[Record extracts — start]
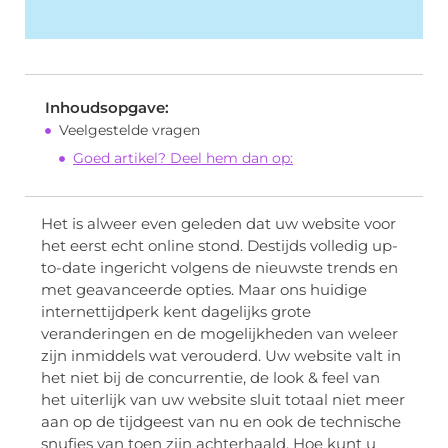
Inhoudsopgave:
Veelgestelde vragen
Goed artikel? Deel hem dan op:
Het is alweer even geleden dat uw website voor
het eerst echt online stond. Destijds volledig up-
to-date ingericht volgens de nieuwste trends en
met geavanceerde opties. Maar ons huidige
internettijdperk kent dagelijks grote
veranderingen en de mogelijkheden van weleer
zijn inmiddels wat verouderd. Uw website valt in
het niet bij de concurrentie, de look & feel van
het uiterlijk van uw website sluit totaal niet meer
aan op de tijdgeest van nu en ook de technische
snufjes van toen zijn achterhaald. Hoe kunt u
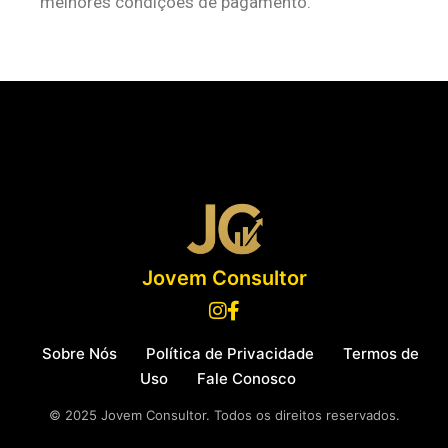
melhores condições de pagamento.
Jovem Consultor
Sobre Nós
Política de Privacidade
Termos de
Uso
Fale Conosco
© 2025 Jovem Consultor. Todos os direitos reservados.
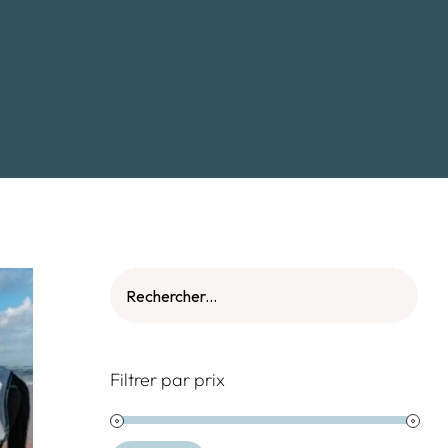
Filtrer par prix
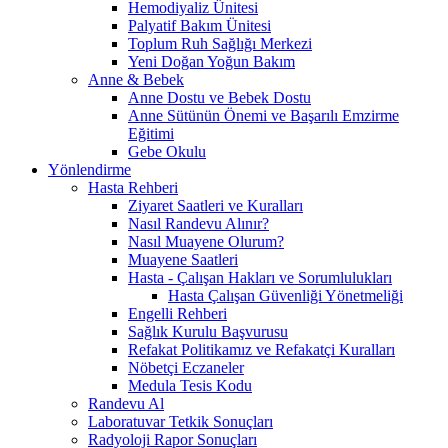
Hemodiyaliz Ünitesi
Palyatif Bakım Ünitesi
Toplum Ruh Sağlığı Merkezi
Yeni Doğan Yoğun Bakım
Anne & Bebek
Anne Dostu ve Bebek Dostu
Anne Sütünün Önemi ve Başarılı Emzirme
Eğitimi
Gebe Okulu
Yönlendirme
Hasta Rehberi
Ziyaret Saatleri ve Kuralları
Nasıl Randevu Alınır?
Nasıl Muayene Olurum?
Muayene Saatleri
Hasta - Çalışan Hakları ve Sorumlulukları
Hasta Çalışan Güvenliği Yönetmeliği
Engelli Rehberi
Sağlık Kurulu Başvurusu
Refakat Politikamız ve Refakatçi Kuralları
Nöbetçi Eczaneler
Medula Tesis Kodu
Randevu Al
Laboratuvar Tetkik Sonuçları
Radyoloji Rapor Sonuçları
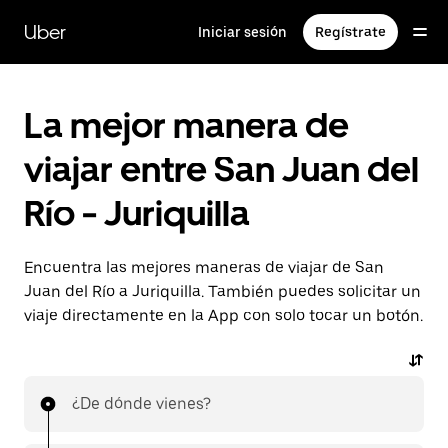
Saltar
al
Uber
Iniciar sesión
Regístrate
contenido
principal
La mejor manera de
viajar entre San Juan del
Río - Juriquilla
Encuentra las mejores maneras de viajar de San
Juan del Río a Juriquilla. También puedes solicitar un
viaje directamente en la App con solo tocar un botón.
¿De dónde vienes?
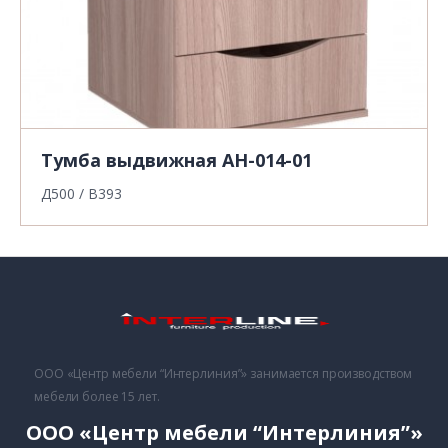
Тумба выдвижная АН-014-01
Д500 / В393
ООО «Центр мебели “Интерлиния”» занимается производством
мебели более 15 лет.
ООО «Центр мебели “Интерлиния”»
[Record extracts — finish]
Required action: Give back every line of text in the listing above word for word, in the same order. Leave out the pictures.

Written answer:
Inhoudsopgave:
Veelgestelde vragen
Goed artikel? Deel hem dan op:
Het is alweer even geleden dat uw website voor
het eerst echt online stond. Destijds volledig up-
to-date ingericht volgens de nieuwste trends en
met geavanceerde opties. Maar ons huidige
internettijdperk kent dagelijks grote
veranderingen en de mogelijkheden van weleer
zijn inmiddels wat verouderd. Uw website valt in
het niet bij de concurrentie, de look & feel van
het uiterlijk van uw website sluit totaal niet meer
aan op de tijdgeest van nu en ook de technische
snufjes van toen zijn achterhaald. Hoe kunt u
melhores condições de pagamento.
Jovem Consultor
Sobre Nós
Política de Privacidade
Termos de
Uso
Fale Conosco
© 2025 Jovem Consultor. Todos os direitos reservados.
Filtrer par prix
Hemodiyaliz Ünitesi
Palyatif Bakım Ünitesi
Toplum Ruh Sağlığı Merkezi
Yeni Doğan Yoğun Bakım
Anne & Bebek
Anne Dostu ve Bebek Dostu
Anne Sütünün Önemi ve Başarılı Emzirme
Eğitimi
Gebe Okulu
Yönlendirme
Hasta Rehberi
Ziyaret Saatleri ve Kuralları
Nasıl Randevu Alınır?
Nasıl Muayene Olurum?
Muayene Saatleri
Hasta - Çalışan Hakları ve Sorumlulukları
Hasta Çalışan Güvenliği Yönetmeliği
Engelli Rehberi
Sağlık Kurulu Başvurusu
Refakat Politikamız ve Refakatçi Kuralları
Nöbetçi Eczaneler
Medula Tesis Kodu
Randevu Al
Laboratuvar Tetkik Sonuçları
Radyoloji Rapor Sonuçları
Saltar
al
Uber
Iniciar sesión
Regístrate
contenido
principal
La mejor manera de
viajar entre San Juan del
Río - Juriquilla
Encuentra las mejores maneras de viajar de San
Juan del Río a Juriquilla. También puedes solicitar un
viaje directamente en la App con solo tocar un botón.
¿De dónde vienes?
Тумба выдвижная АН-014-01
Д500 / В393
ООО «Центр мебели “Интерлиния”» занимается производством
мебели более 15 лет.
ООО «Центр мебели “Интерлиния”»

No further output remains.